Sunday, July 31, 2011

Italy borrowing costs soar in volatile euro markets (Reuters)

MILAN/LONDON (Reuters) ? Italy's borrowing costs soared at a closely watched bond auction on Thursday as investors worried by the euro zone debt crisis and an impasse over the U.S. debt ceiling exacted a high risk premium.

The 8 billion euro ($11.4 billion) auction was conducted in volatile markets made more feverish by rumors, denied by Italian politicians, that Economy Minister Giulio Tremonti was preparing to resign.

The pressure on Italian stocks and bonds reflected both concern about Rome's ability to cut its sovereign debt -- second only to Greece's in Europe at 120 percent of annual output -- and doubts over whether last week's summit of euro zone leaders found a durable solution to the Greek debt crisis.

Criticism of the latest euro zone bailout plan for Athens has surfaced at the International Monetary Fund, as well as among European economists and market analysts, who say it does too little to reduce Greece's 340 billion euro debt.

A Reuters poll of 55 economists showed a majority felt that while the rescue package was a step in the right direction, it was not a turning point from which the crisis would be resolved.

Cyprus may be next in line for a bailout after its cabinet resigned on Thursday over a fatal munitions blast that destroyed the island's main power plant and compounded its economic problems, which include heavy exposure to Greek debt.

Italian yields at the bond auction jumped to 5.77 percent on 10-year paper, the highest since February 2000, and to 4.80 percent on three-year debt, the highest since July 2008.

"You can argue that they were able to place bonds in the market, but the trend in yields is starting to become really impressive," said Alessandro Giansanti, a strategist at ING in Amsterdam.

• **OBJECTIVE 1**
List every percentage figure that appears in the article on Italy's borrowing costs.
• **OBJECTIVE 2**
Please continue the article on Italy's borrowing costs from its last paragraph.

• **SUPPLIED ENTRIES**

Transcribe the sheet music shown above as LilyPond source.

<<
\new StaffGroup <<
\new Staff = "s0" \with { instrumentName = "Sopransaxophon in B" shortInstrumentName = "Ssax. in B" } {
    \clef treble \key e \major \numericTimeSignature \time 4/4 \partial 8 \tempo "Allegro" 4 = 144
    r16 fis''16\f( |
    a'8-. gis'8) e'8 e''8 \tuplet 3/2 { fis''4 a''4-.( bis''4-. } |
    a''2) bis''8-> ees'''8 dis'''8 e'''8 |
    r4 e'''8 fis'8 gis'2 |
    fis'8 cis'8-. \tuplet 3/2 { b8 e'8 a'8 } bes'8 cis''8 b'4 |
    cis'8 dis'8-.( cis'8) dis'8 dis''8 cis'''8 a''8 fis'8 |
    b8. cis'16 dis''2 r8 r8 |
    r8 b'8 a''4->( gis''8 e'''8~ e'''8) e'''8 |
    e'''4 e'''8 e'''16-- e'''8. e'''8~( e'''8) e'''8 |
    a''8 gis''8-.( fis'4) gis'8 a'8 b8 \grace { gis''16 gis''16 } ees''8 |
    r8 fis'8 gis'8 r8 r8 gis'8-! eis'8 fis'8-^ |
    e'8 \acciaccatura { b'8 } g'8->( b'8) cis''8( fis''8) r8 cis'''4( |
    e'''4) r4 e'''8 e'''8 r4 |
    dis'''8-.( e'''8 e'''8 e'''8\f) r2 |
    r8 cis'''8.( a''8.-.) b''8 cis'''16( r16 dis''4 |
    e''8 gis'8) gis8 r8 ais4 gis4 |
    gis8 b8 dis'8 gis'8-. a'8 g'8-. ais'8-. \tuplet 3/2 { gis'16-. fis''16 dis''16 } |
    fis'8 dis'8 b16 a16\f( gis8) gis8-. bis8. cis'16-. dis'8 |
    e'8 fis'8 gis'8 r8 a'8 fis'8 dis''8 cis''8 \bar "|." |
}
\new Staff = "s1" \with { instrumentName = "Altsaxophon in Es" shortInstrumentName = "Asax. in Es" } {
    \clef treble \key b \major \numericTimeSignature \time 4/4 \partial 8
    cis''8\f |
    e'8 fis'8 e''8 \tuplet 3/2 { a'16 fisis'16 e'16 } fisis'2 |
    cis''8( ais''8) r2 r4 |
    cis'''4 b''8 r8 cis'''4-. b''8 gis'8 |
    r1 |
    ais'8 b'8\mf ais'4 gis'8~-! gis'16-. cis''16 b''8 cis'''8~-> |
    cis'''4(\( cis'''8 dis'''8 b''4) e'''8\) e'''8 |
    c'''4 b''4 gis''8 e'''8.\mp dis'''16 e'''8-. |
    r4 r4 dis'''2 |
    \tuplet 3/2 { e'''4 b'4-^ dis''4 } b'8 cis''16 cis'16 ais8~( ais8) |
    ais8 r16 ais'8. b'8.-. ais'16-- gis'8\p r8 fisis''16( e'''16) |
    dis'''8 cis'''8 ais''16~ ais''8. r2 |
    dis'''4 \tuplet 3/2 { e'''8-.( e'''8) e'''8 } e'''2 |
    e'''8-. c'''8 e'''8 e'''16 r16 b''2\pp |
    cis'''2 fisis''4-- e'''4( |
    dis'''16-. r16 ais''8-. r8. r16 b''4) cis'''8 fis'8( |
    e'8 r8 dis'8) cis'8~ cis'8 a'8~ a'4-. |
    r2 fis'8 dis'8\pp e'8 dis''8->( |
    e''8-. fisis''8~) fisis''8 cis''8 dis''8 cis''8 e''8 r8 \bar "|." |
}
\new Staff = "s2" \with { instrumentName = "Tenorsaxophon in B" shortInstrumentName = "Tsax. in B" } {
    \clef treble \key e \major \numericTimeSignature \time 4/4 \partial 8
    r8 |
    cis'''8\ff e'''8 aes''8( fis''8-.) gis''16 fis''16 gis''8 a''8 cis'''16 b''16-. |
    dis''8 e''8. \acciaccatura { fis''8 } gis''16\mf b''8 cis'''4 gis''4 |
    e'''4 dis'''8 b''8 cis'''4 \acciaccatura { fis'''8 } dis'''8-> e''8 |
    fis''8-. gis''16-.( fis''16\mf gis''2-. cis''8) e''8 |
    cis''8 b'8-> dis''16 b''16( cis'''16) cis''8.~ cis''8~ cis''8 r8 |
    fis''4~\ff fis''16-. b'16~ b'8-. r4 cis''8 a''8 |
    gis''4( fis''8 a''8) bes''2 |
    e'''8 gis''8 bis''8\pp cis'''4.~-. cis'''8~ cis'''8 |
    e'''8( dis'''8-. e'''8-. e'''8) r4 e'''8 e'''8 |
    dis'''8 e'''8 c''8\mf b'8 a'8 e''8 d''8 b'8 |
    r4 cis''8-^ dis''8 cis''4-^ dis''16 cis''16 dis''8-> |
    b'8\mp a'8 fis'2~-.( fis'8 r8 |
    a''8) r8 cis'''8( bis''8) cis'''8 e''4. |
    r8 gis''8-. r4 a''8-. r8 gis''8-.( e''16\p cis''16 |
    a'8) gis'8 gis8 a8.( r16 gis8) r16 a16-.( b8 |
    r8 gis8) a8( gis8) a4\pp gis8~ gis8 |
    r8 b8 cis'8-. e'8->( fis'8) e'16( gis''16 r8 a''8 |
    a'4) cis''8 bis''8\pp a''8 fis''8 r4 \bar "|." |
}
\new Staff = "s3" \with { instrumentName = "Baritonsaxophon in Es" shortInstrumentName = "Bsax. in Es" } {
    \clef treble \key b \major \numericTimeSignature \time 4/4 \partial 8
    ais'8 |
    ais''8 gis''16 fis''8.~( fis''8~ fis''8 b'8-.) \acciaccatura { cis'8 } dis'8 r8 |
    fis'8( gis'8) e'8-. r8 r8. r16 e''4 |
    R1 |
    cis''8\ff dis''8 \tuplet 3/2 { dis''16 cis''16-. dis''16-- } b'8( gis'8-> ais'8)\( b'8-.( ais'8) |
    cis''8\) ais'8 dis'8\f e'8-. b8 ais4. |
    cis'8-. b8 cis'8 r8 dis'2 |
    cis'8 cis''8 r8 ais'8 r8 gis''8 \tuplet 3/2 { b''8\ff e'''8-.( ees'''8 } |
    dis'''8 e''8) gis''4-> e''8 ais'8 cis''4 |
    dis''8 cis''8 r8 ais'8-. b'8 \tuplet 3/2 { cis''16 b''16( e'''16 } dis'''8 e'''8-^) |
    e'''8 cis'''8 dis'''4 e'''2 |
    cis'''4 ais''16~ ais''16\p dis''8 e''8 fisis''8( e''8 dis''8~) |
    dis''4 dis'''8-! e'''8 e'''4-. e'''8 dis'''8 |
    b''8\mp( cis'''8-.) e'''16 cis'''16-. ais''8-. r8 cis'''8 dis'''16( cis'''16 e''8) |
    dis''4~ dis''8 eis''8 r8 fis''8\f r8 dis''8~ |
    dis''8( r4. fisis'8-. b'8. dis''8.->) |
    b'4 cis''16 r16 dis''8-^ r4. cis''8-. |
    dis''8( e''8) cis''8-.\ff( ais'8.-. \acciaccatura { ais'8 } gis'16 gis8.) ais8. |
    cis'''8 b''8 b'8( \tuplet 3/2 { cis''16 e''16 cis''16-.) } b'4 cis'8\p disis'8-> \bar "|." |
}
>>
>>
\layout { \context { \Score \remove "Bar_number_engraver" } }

• **REPLY 1**
120 percent, 5.77 percent, 4.80 percent

• **REPLY 2**
"They can't afford this kind of increase every month."

TREMONTI

Tremonti, long viewed as the guarantor of fiscal prudence in Prime Minister Silvio Berlusconi's fractious government, is under pressure over his use of a Rome apartment belonging to an aide under investigation for alleged corruption.

Umberto Bossi, head of the Northern League, part of Italy's governing coalition, dismissed rumors that Tremonti could lose his job, saying the affair was "nothing very serious." But the economy minister faces growing pressure from the opposition and media to explain himself, while his relations with Berlusconi have been strained for months.

Tremonti made a joke of the rumors that he might quit over the apartment issue, telling a news conference on Thursday: "I've resigned...as a tenant." He did not comment directly.

At one stage on Thursday, the secondary market yield on 10-year Italian government bonds jumped to 5.99 percent, near peaks hit during the height of bond market panic shortly before the euro zone summit. It later fell back to 5.84 percent, up only 7 basis points on the day, as fears over Tremonti and the threat of a U.S. debt default partially eased.

The rise in Italy's borrowing costs may put in doubt its contribution to the next tranche of aid for Athens in the current Greek bailout plan, to which Rome signed up last year, euro zone officials told Reuters.

In a conference call of euro zone finance officials on Thursday, during which the next tranche of emergency loans for Greece was discussed, Italy said it might have to use a "step-out" option in September if its own financing costs rose higher than those on the Greek loans.

"They have not decided one way or another," said one euro zone source familiar with the situation.

IMF CONCERN

Euro zone leaders agreed last week that their bailout fund, the European Financial Stability Facility, would in future be empowered to buy bonds in the secondary market and give states in difficulty precautionary credit lines.

But that will only take effect once new EFSF rules have been approved by national parliaments, a time-consuming and potentially difficult process. Italy's Treasury Director-General Vittorio Grilli said on Thursday he hoped the EFSF would gain its new powers by the end of 2011; in the meantime, euro zone states will remain vulnerable in bond markets.

An IMF source said there was growing concern among non-European members of the global lender's board about the Fund's exposure to Greece and the euro zone.

"There is a feeling on the board that we are in the same boat as the Europeans but we don't have much power to take decisions...We are linked to the errors of the Europeans," said the source, who spoke on condition of anonymity because of the sensitivity of the matter.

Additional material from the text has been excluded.